_Complete the following_
a) Quote the talk descriptions word for word from "People often limit" to "an MLIS program)".
b) According to the talk descriptions, where was "Dealing with Bad Data" first delivered?

_Passage for review_
I presented this talk with Brett Goldstein, Chicago’s chief data officer (CDO). We had collaborated on some social media analysis for civic good, and delivered a talk to explore what we learned.

Dealing with Bad Data

(first delivered 2012/02/29 at Strata Conference)

People often limit the definition of “bad data” to missing values or difficult formats. I say that “bad data” is so much more: it is any data that gets in the way. This can involve missing or hard-to-access datasets, inconsistencies, unexpected modifications in upstream data sources, and so on. If it derails your analysis effort, then it’s bad data in my book.

Dealing with Bad Data explores this notion of “bad data,” how it impacts an analysis effort, and how to address the problems it causes.

Machine Learning’s Impact on the Library

(first delivered 2011/11 to a graduate-level Information Management class in an MLIS program)

_Data supplied_
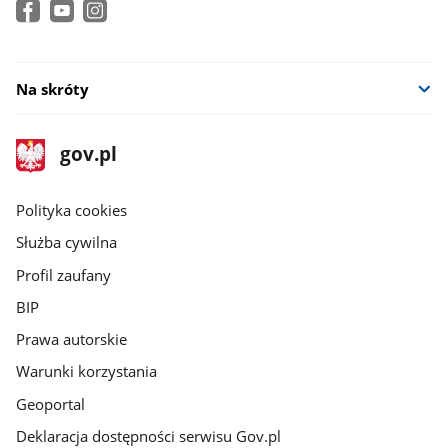
Na skróty
stopka
Strona
gov.pl
gov.pl
główna
gov.pl
Polityka cookies
Służba cywilna
Profil zaufany
BIP
Prawa autorskie
Warunki korzystania
Geoportal
Deklaracja dostępności serwisu Gov.pl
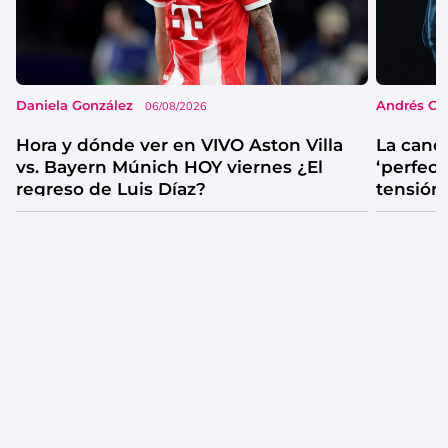
Daniela González
Andrés Co
06/08/2026
Hora y dónde ver en VIVO Aston Villa
La canc
vs. Bayern Múnich HOY viernes ¿El
‘perfecta
regreso de Luis Díaz?
tensión
catarsis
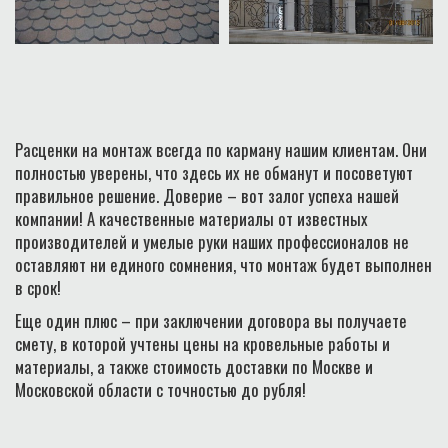
Расценки на монтаж всегда по карману нашим клиентам. Они
полностью уверены, что здесь их не обманут и посоветуют
правильное решение. Доверие – вот залог успеха нашей
компании! А качественные материалы от известных
производителей и умелые руки наших профессионалов не
оставляют ни единого сомнения, что монтаж будет выполнен
в срок!
Еще один плюс – при заключении договора вы получаете
смету, в которой учтены цены на кровельные работы и
материалы, а также стоимость доставки по Москве и
Московской области с точностью до рубля!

_Solutions to each task_
a)
People often limit the definition of “bad data” to missing values or difficult formats. I say that “bad data” is so much more: it is any data that gets in the way. This can involve missing or hard-to-access datasets, inconsistencies, unexpected modifications in upstream data sources, and so on. If it derails your analysis effort, then it’s bad data in my book.

Dealing with Bad Data explores this notion of “bad data,” how it impacts an analysis effort, and how to address the problems it causes.

Machine Learning’s Impact on the Library

(first delivered 2011/11 to a graduate-level Information Management class in an MLIS program)

b) At the Strata Conference, on 2012/02/29.